Afterwards, she admitted she had not slept in weeks worrying about these championships and said: “This is a bonus. What I was going for was the national record. This is like a dream, it’s too much. When I finished I didn’t know if I’d won it. I didn’t want to get excited until my name came up. It was so tight on the line and I was so desperate to win it. I just wanted my name to come up. It feels really surreal and strange, it doesn’t feel like I’m really here.”

She was unfazed when Natasha Hastings, the cousin of the former Newcastle United goalkeeper Shaka Hislop, overtook her on the opening bend, and seemed equally unperturbed when she entered the home straight some five metres behind race leader Montsho, who was just a lane outside her and seemingly perfectly in her sights.

Montsho, who as a child had raced ostriches with her siblings, had been the pre-race favourite with just two defeats in eight races this season and was a more than worthy adversary.

She had history herself in her sights aiming to become only the second woman in history – the first being Cathy Freeman in 1997 and 1999 – to win back-to-back world 400m titles. Having pipped Allyson Felix to the line in a captivating final in Daegu two years ago, where Ohuruogu had been disqualified for a false start in the heats, this time Montsho was on the receiving end of a defeat.

The margin between gold and silver was so tight that Montsho would have won had she made the lunge for the line and the Botswanan admitted: “I don’t know how to dip for the line.” She was also unaware how close the Briton was, understandable as she had entered the home straight so far back.

But such is the power and efficiency of her running that, while Montsho and the rest of the field tied up, Ohuruogu was entering the best phase of her race, pumping her arms and running right to the 400th and final metre of a pulsating race.

Of her tactics, Ohuruogu, who admitted she had defied the advice of her coach in the home straight, said: “If it was going to the wire, I wanted to make it as hard as possible for her.

“I think that’s the fifth big final I’ve been to so I know how to deal with it; I know what I’m doing. I could safely bet they would not quite know how to manage the field.”

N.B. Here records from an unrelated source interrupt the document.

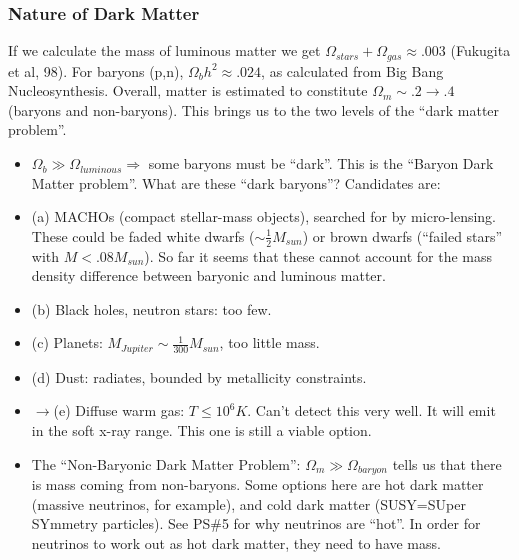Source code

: \documentclass{article}
\def\hf{\frac12}
\def\imply{\Rightarrow}
\def\inv#1{\frac{1}{ #1}}
\def\hf{\frac12}
\def\imply{\Rightarrow}
\begin{document}
\subsubsection*{ Nature of Dark Matter }
If we calculate the mass of luminous matter we get 
$\Omega_{stars}+\Omega_{gas}\approx .003$ (Fukugita et al, 98).  For baryons
(p,n), $\Omega_bh^2\approx .024$, as calculated from Big Bang Nucleosynthesis.
Overall, matter is estimated to constitute $\Omega_m\sim.2\to.4$ (baryons and
non-baryons).  This brings us to the two levels of the ``dark matter problem''.
\begin{itemize}
\item $\Omega_b\gg \Omega_{luminous}\imply$ some baryons must be ``dark''.
This is the ``Baryon Dark Matter problem''.  What are these ``dark baryons''?
Candidates are:
\item{(a)} MACHOs (compact stellar-mass objects), searched for by 
micro-lensing.  These could be faded white dwarfs ($\sim\hf M_{sun}$) or 
brown dwarfs (``failed stars'' with $M<.08M_{sun}$).  So far it seems that 
these cannot account for the mass density difference between baryonic 
and luminous matter.
\item{(b)} Black holes, neutron stars: too few.
\item{(c)} Planets: $M_{Jupiter}\sim\inv{300}M_{sun}$, too little mass.
\item{(d)} Dust: radiates, bounded by metallicity constraints.
\item{$\to$(e)} Diffuse warm gas: $T\le10^6K$.  Can't detect this very well.
It will emit in the soft x-ray range.  This one is still a viable option.
\item The ``Non-Baryonic Dark Matter Problem'': $\Omega_m\gg \Omega_{baryon}$
tells us that there is mass coming from non-baryons.  Some options here are
hot dark matter (massive neutrinos, for example), and cold dark matter
(SUSY=SUper SYmmetry particles).  
See PS\#5 for why neutrinos are ``hot''.
In order for neutrinos to work out as hot dark matter, they need to have mass.
\end{itemize}
\end{document}
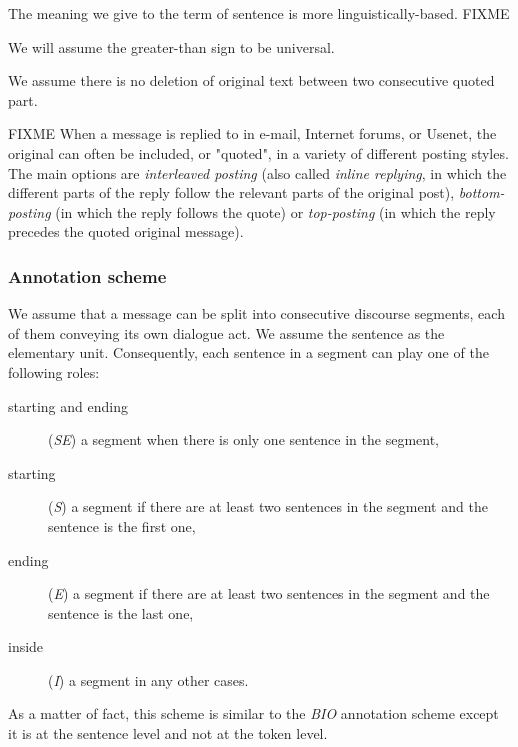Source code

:The meaning we give to the term of sentence is more linguistically-based. FIXME



We will assume the greater-than sign to be universal. 




We assume there is no deletion of original text between two consecutive quoted part.



FIXME When a message is replied to in e-mail, Internet forums, or Usenet, the original can often be included, or "quoted", in a variety of different posting styles.
%
The main options are {\em interleaved posting} (also called {\em inline replying}, in which the different parts of the reply follow the relevant parts of the original post), \textit{bottom-posting} (in which the reply follows the quote) or \textit{top-posting} (in which the reply precedes the quoted original message). 


\subsubsection{Annotation scheme}
\label{}


We assume that a message can be split into %
 consecutive discourse segments, each of them conveying its own dialogue act.
We assume the sentence as the elementary unit.
Consequently, each sentence in a segment can play one of the following roles: 
\begin{description}
\item [starting and ending] (\textit{SE}) a segment when there is only one sentence in the segment, 
\item [starting] (\textit{S}) a segment if there are at least two sentences in the segment and the sentence is the first one, 
\item [ending] (\textit{E}) a segment if there are at least two sentences in the segment and the sentence is the last one, 
\item [inside] (\textit{I}) a segment in any other cases.
\end{description}
%
As a matter of fact, this scheme is similar to the \textit{BIO} annotation scheme except it is at the sentence level and not at the token level.


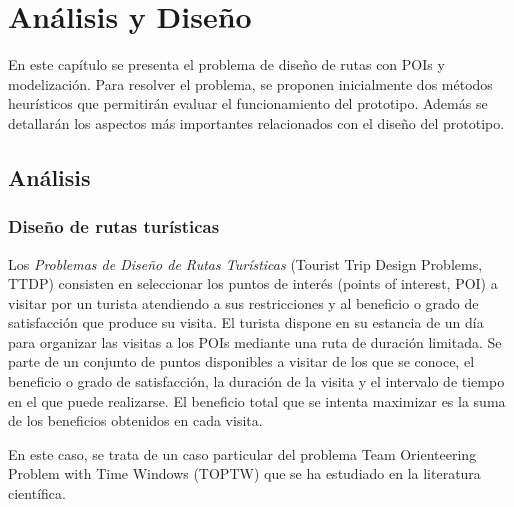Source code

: \chapter{Análisis y Diseño}
En este capítulo se presenta el problema de diseño de rutas con POIs y modelización. Para resolver el problema, se proponen inicialmente dos métodos heurísticos que permitirán evaluar el funcionamiento del prototipo. Además se detallarán los aspectos más importantes relacionados con el diseño del prototipo.
\section[Análisis]{Análisis}
\subsection[Diseño de rutas turísticas]{Diseño de rutas turísticas}
Los \textit{Problemas de Diseño de Rutas Turísticas} (Tourist Trip Design Problems, TTDP) consisten en seleccionar los puntos de interés (points of interest, POI) a visitar por un turista atendiendo a sus restricciones y al beneficio o grado de satisfacción que produce su visita. El turista dispone en su estancia de un día para organizar las visitas a los POIs mediante una ruta de duración limitada. Se parte de un conjunto de puntos disponibles a visitar de los que se conoce, el beneficio o grado de satisfacción, la duración de la visita y el intervalo de tiempo en el que puede realizarse. El beneficio total que se intenta maximizar es la suma de los beneficios obtenidos en cada visita.\newline

En este caso, se trata de un caso particular del problema Team Orienteering Problem with Time Windows (TOPTW) que se ha estudiado en la literatura científica.\newline

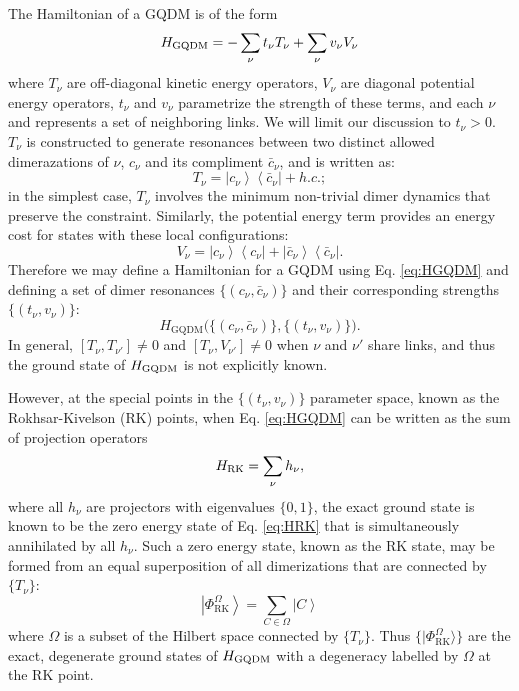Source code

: \documentclass[twocolumn,prb,aps,floatfix,superscriptaddress]{revtex4-1}
\newcommand{\ket}[1]{| #1 \rangle}
\newcommand{\eket}[1]{\left | #1 \right \rangle}
\newcommand{\ebra}[1]{\left \langle #1 \right |}
\newcommand{\Eqref}[1]{Eq. \eqref{#1}}
\newcommand{\RK}{\mathrm{RK}}
\newcommand{\HGQDM}{H_\mathrm{GQDM}}
\begin{document}
The Hamiltonian of a GQDM is of the form
\begin{equation}
H_{\rm{GQDM}} = -\sum_\nu t_\nu  {T}_{\nu} + \sum_\nu v_\nu  {V}_{\nu} \label{eq:HGQDM}
\end{equation}
where ${T}_\nu$ are off-diagonal kinetic energy operators, ${V}_\nu$ are diagonal potential energy operators, $t_\nu$ and $v_\nu$ parametrize the strength of these terms, and each $\nu$ and represents a set of  neighboring links. We will limit our discussion to $t_\nu >0$. ${T}_\nu$ is constructed to generate resonances between two distinct allowed dimerazations of $\nu$, $c_\nu$ and its compliment $\bar{c}_\nu$, and is written as:
\begin{equation}
 {T}_{\nu} = \eket{c_\nu}\ebra{\bar{c}_\nu} + h.c.;
\end{equation}
in the simplest case, $ {T_\nu}$ involves the minimum non-trivial dimer dynamics that preserve the constraint. Similarly, the potential energy term provides an energy cost for states with these local configurations:
\begin{equation}
 {V}_{\nu} = \eket{c_\nu}\ebra{c_\nu} +  \eket{\bar{c}_\nu}\ebra{\bar{c}_\nu}.
\end{equation}
Therefore we may define a Hamiltonian for a GQDM using \Eqref{eq:HGQDM} and defining a set of dimer resonances $\{(c_\nu,\bar{c}_\nu)\}$ and their corresponding strengths $\{(t_\nu,v_\nu)\}$:
\begin{equation}
\HGQDM \biggl( \bigl\{\left(c_\nu,\bar{c}_\nu\right)\},\{\left(t_\nu,v_\nu\right)\bigr\}\biggr).
\end{equation}
 In general, $[T_\nu, T_{\nu'}] \neq 0 $ and $[T_\nu,V_{\nu'}]\neq0$ when $\nu$ and $\nu'$ share links, and thus the ground state of $H_{\rm{GQDM}}$ is not explicitly known.

However, at the special points in the $\{(t_\nu,v_\nu)\}$ parameter space, known as the Rokhsar-Kivelson (RK) points, when \Eqref{eq:HGQDM} can be written as the sum of projection operators
\begin{equation}
H_{\rm{RK}} = \sum_\nu  {h}_\nu \label{eq:HRK},
\end{equation}
where all $h_\nu$ are projectors with eigenvalues $\{0,1\}$, the exact ground state is known to be
the zero energy state of \Eqref{eq:HRK} that is simultaneously annihilated by all ${h}_\nu$. Such a zero energy state, known as the RK state, may be formed from an equal superposition of all dimerizations that are connected by $\{T_\nu\}$:
\begin{equation}
\eket{\Phi_{\RK}^{\Omega}} = \sum_{C \in \Omega} \eket{C}
\end{equation} 
where $\Omega$ is a subset of the Hilbert space connected by $\{T_\nu\}$. Thus $\{ \ket{\Phi_{\RK}^\Omega} \}$ are the exact, degenerate ground states of $H_{\rm{GQDM}}$ with a degeneracy labelled by $\Omega$ at the RK point.
\end{document}
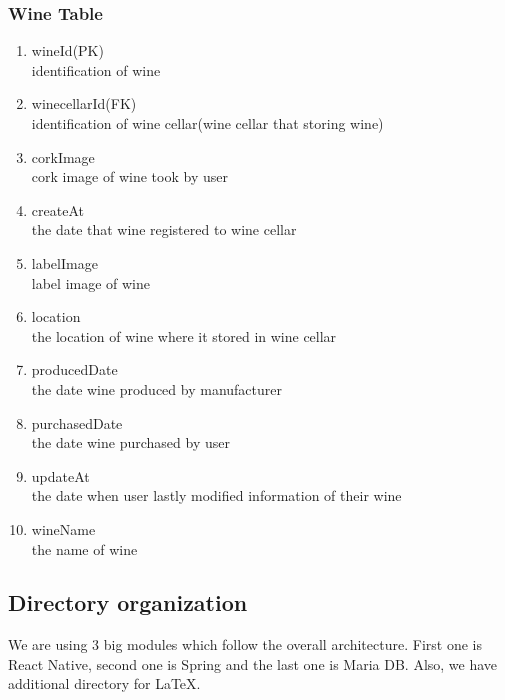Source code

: \documentclass[sigconf, nonacm]{acmart}
\begin{document}
    \subsubsection{Wine Table}
     \begin{enumerate}
        \item wineId(PK)\\
        identification of wine
        \item winecellarId(FK)\\
        identification of wine cellar(wine cellar that storing wine)
        \item corkImage\\
        cork image of wine took by user
        \item createAt\\
        the date that wine registered to wine cellar
        \item labelImage\\
        label image of wine
        \item location\\
        the location of wine where it stored in wine cellar
        \item producedDate\\
        the date wine produced by manufacturer
        \item purchasedDate\\
        the date wine purchased by user
        \item updateAt\\ the date when user lastly modified information of their wine
        \item wineName\\ the name of wine
    \end{enumerate}

    \subsection{Directory organization}
    We are using 3 big modules which follow the overall architecture. First one is React Native, second one is Spring and the last one is Maria DB. Also, we have additional directory for LaTeX. 
\end{document}
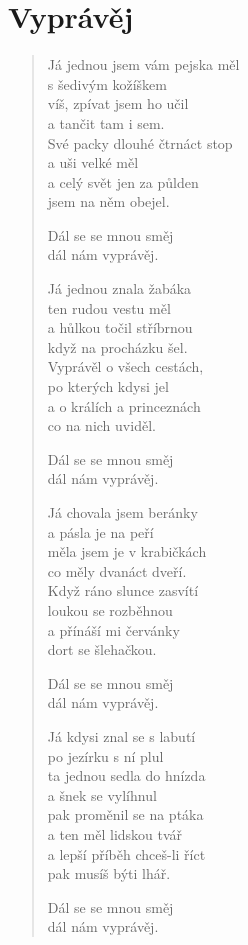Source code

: \section*{Vyprávěj}

\begin{verse}
Já jednou jsem vám pejska měl \\
s šedivým kožíškem \\
víš, zpívat jsem ho učil \\
a tančit tam i sem.\\
Své packy dlouhé čtrnáct stop\\
a uši velké měl\\
a celý svět jen za půlden\\
jsem na něm obejel.

Dál se se mnou směj\\
dál nám vyprávěj.

Já jednou znala žabáka\\
ten rudou vestu měl\\
a hůlkou točil stříbrnou\\
když na procházku šel.\\
Vyprávěl o všech cestách,\\
po kterých kdysi jel\\
a o králích a princeznách\\
co na nich uviděl.

Dál se se mnou směj\\
dál nám vyprávěj.

Já chovala jsem beránky\\
a pásla je na peří\\
měla jsem je v krabičkách\\
co měly dvanáct dveří.\\
Když ráno slunce zasvítí\\
loukou se rozběhnou\\
a přínáší mi červánky\\
dort se šlehačkou.

Dál se se mnou směj\\
dál nám vyprávěj.

Já kdysi znal se s labutí\\
po jezírku s ní plul\\
ta jednou sedla do hnízda\\
a šnek se vylíhnul\\
pak proměnil se na ptáka\\
a ten měl lidskou tvář\\
a lepší příběh chceš-li říct\\
pak musíš býti lhář.

Dál se se mnou směj\\
dál nám vyprávěj.

\end{verse}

In the lead-up to the London Olympics, Ohuruogu penned a series of children’s books called Camp Gold. In London, she did not quite have the medal to go with it. In Moscow, she most certainly did.

Go Ohuruogu:

Olympic Games

Gold Beijing 2008, 400m.

Silver London 2012, 400m

World Championships

Gold Osaka 2007, 400m.

Bronze Helsinki 2005 and Helsinki, Osaka 2007, 4x400m relay.